For all of you non-yachties, think about the people you work with every day. They might be the most annoying, agitating, or boring people on the planet. Then, imagine living in a small section of a boat with them, unable to escape their quirks. Now envision being in the middle of the ocean with no one else to hang out with. “You can’t choose your family, but you can choose your friends,” does not apply here. You’re stuck with this crew.
17. “The Bahamas…again?”
Poor yachtie. You have to go the Bahamas for the fifth time this season. You’ll have to
be anchored out in some turquoise bay that’s home to a family of dolphins, and take the guests on a sunset cruise…AGAIN. When you can’t even tell how lucky you are, you know you’re a true yachtie.
18. Celebrities are no longer exciting to see.

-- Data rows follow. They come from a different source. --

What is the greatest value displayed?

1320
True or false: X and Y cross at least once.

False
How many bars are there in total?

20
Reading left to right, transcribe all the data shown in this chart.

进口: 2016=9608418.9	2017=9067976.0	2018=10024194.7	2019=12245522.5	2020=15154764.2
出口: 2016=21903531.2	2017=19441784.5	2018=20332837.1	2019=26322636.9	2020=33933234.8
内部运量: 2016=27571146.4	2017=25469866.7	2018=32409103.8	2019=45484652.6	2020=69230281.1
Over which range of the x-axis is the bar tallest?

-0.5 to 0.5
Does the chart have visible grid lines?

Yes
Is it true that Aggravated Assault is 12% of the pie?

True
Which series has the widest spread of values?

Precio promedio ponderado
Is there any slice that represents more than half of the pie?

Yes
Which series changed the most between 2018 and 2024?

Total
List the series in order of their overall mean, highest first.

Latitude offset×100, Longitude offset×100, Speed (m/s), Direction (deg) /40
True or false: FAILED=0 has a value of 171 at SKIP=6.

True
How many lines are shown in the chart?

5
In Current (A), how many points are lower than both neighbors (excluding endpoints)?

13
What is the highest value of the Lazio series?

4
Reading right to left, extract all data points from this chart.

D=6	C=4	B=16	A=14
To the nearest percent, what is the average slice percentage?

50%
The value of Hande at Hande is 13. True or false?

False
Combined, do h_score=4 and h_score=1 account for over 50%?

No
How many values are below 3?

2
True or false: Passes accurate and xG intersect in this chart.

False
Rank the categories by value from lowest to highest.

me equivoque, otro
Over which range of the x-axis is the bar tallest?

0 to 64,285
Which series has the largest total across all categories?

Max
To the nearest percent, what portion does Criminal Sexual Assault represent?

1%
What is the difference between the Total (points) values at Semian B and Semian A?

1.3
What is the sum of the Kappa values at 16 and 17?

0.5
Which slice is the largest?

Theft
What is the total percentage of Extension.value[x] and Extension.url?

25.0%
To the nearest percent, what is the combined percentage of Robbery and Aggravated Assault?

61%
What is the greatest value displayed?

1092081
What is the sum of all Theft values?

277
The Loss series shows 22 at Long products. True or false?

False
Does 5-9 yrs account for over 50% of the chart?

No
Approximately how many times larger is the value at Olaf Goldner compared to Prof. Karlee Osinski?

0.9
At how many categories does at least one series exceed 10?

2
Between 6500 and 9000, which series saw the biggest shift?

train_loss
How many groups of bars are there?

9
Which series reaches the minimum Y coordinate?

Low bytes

Most people get little butterflies in their stomach when they see a celebrity, but you couldn’t care less. In fact, they’re a nuisance. They leave skid marks in the toilet, squirt toothpaste onto the sink, and dredge sand onto the decks like everybody else.
19. Your seasons are skewed.
What is winter? It doesn’t matter to you any longer. In the summer, you flock to the Mediterranean and in the winter to the Caribbean. Yachties just go where the weather’s most beautiful and where people want to sail. Snow? What snow.
20. You try to leave yachting after every season.
After working immoral hours, dealing with the fussiest people in the world, cleaning toilets, scrubbing decks, and handling crew dramas like you’re on a confined episode of Survivor, you have boasted several times that you’ll be leaving the industry for good, but never do.
You’ve been a yachtie for too long mate.